Genetic polymorphisms in CYP1B1, GSTA1, NQO1 and NAT2 and the risk of lung cancer

Abstract

In a population-based case-cohort study, we have investigated the occurrence of lung cancer in relation to polymorphisms in the phase I gene cytochrome P450 1B1 and in the phase II genes glutathione S-transferase A1, NAD(P)H quinone oxidoreductase and N-acetyltransferase 2 (NAT2). Among 54,220 cohort members, 265 lung cancer cases were identified and a sub-cohort comprising 272 individuals was used for comparison. No overall associations were found between the polymorphisms and risk of lung cancer. The NAT2 fast acetylator genotype seemed to be protective against lung cancer in light smokers (≤20 cigarettes/day) and not among heavy smokers (>20 cigarettes/day).

Introduction

Tobacco smoking is the strongest known risk factor for lung cancer. Carcinogens present in tobacco smoke, such as polycyclic aromatic hydrocarbons (PAHs), quinones and arylamines, are mainly metabolised by phase I and II enzymes and polymorphisms in genes coding for these enzymes have been studied as possible modulators of risk for lung cancer.

A highly studied phase I gene is cytochrome P450 1A1 (CYP1A1). However, CYP1A1 is uncommonly detected in lung tissue at both mRNA and protein level [1] and no major effects on enzyme activity have been associated to any variant alleles in CYP1A1 [2]. Another phase I enzyme, CYP1B1, has been found to activate several PAHs found in tobacco smoke, including PAHs previously assumed to be activated mainly by CYP1A1 [3]. Unlike CYP1A1, CYP1B1 is expressed in human lung tissue [1]. In a polymorphism in CYP1B1 at codon 432 (Val→Leu), the variant allele has been associated with a slightly increase in the catalytic activation of some PAHs [3]. Only one case-control study known to us has investigated the relationship between lung cancer and this CYP1B1 polymorphism and found no association [4].

Glutathione S-transferases (GSTs) constitute a multigene family of phase II enzymes that deactivates many carcinogenic substrates. Several polymorphisms have been identified in GSTs. We have previously found that carriers of the GSTT1 null genotype were at significantly higher risk of lung cancer than individuals with GSTT1 present, whereas we found no effect of polymorphisms in GSTM1 or GSTP1 [5]. GSTA1/A2 and GSTP1 are the most abundant GSTs in the human lung [6]. A polymorphism in the proximal promoter of GSTA1, in which the variant allele is associated with decreased expression of GSTA1 [7], has been found associated with colorectal cancer [8]. We are not aware of any other studies that have investigated the relationship between this polymorphism and the risk of lung cancer. Another phase II enzyme, NAD(P)H quinone oxidoreductase (NQO1), is a two-electron reductase that depending of the substrate can either bioactivate or detoxify quinones. A polymorphism in codon 187 in NQO1 (Ser→Pro) has been associated with low activity of the enzyme [9]. The effect of the NQO1 genotype is ambiguous and has been associated with both higher [10] and a lower [11] risk of lung cancer. Arylamines are potential carcinogens that depending of the type can be either bioactivated or detoxified by the phase II enzyme NAT2. NAT2 is expressed in the human lung, although at low concentrations [12]. Polymorphisms in NAT2 result in NAT2 enzymes with either slow or fast acetylation capacity. The NAT2 slow acetylator genotype has been found to be a risk factor for lung cancer in non-smokers but protective among heavy smokers [13], [14], [15].

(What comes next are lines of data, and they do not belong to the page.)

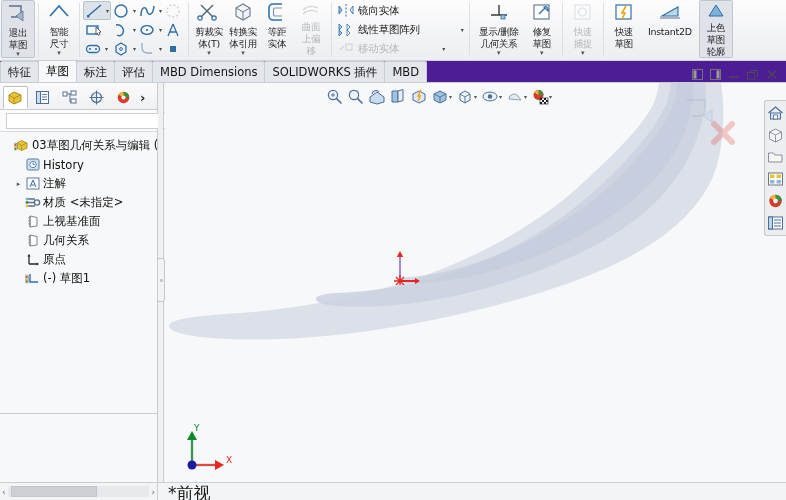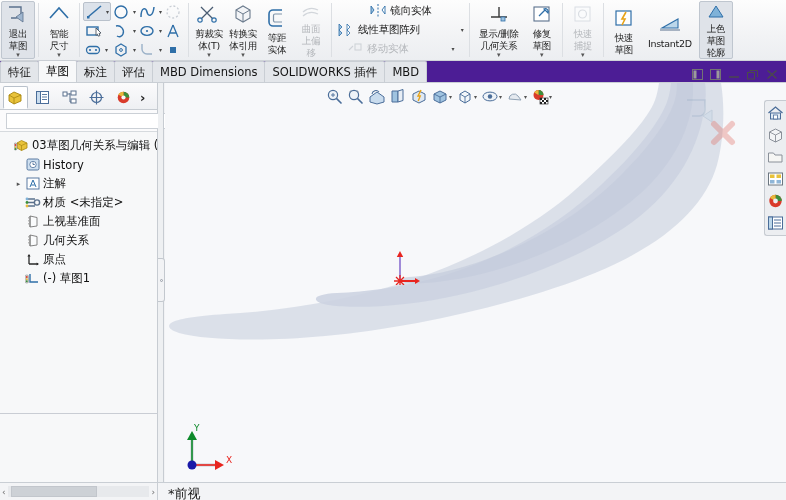--- a/index.html
+++ b/index.html
@@ -14,21 +14,21 @@
   }
   #app { position: relative; width: 786px; height: 500px; }
 
   
   .ribbon {
     position: absolute; left: 0; top: 0; width: 786px; height: 61px;
     background: linear-gradient(#fdfdfd, #f2f3f5 60%, #eceef1);
     border-bottom: 1px solid #cfd3d8;
     display: flex; align-items: stretch;
   }
-  .rgroup { display: flex; align-items: center; padding: 0 1px; }
+  .rgroup { display: flex; align-items: flex-start; padding: 0 1px; }
   .rsep { width: 1px; background: #dcdfe3; margin: 3px 2px; }
 
   .bigbtn {
     width: 34px; display: flex; flex-direction: column; align-items: center;
     justify-content: flex-start; padding-top: 2px; cursor: default;
   }
   .bigbtn.sel { background: #dfe3e9; border: 1px solid #bfc6cf; border-radius: 2px; }
   .bigbtn .lab {
     font-size: 9.5px; line-height: 11px; text-align: center; color: #1c1c1c;
     margin-top: 1px; letter-spacing: -0.3px;
@@ -129,21 +129,21 @@
 
   
   .bottom { position: absolute; left: 0; top: 482px; width: 786px; height: 18px;
             background: #f3f4f6; border-top: 1px solid #c9ced4; display: flex; align-items: center; }
   .hscrollwrap { width: 158px; height: 17px; display: flex; align-items: center;
                  gap: 2px; padding: 0 2px; border-right: 1px solid #c9ced4; background: #f3f4f6; }
   .hsarrow { font-size: 9px; color: #6a6a6a; cursor: default; }
   .hstrack { flex: 1; height: 11px; background: #e7e9ec; position: relative; }
   .hsthumb { position: absolute; left: 3px; top: 0; width: 86px; height: 11px;
              background: #cdd1d6; border: 1px solid #c2c6cc; }
-  .statustext { padding-left: 10px; font-size: 13px; color: #1a1a1a; white-space: nowrap;
+  .statustext { padding-left: 10px; font-size: 17px; color: #1a1a1a; white-space: nowrap;
                 overflow: hidden; height: 17px; line-height: 21px; }
 </style>
 </head>
 <body>
 
 <div id="app">
 
   <div class="ribbon">
 
     <div class="rgroup">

In the present study, we wanted to examine the relationship between polymorphisms in the metabolism genes CYP1B1, GSTA1, NQO1 and NAT2 and the risk of lung cancer in a population-based case-cohort study, matched on duration of smoking. We have previously examined relationships between polymorphisms in GSTT1, GSTM1 and GSTP1 and risk of lung cancer in the same study population [5].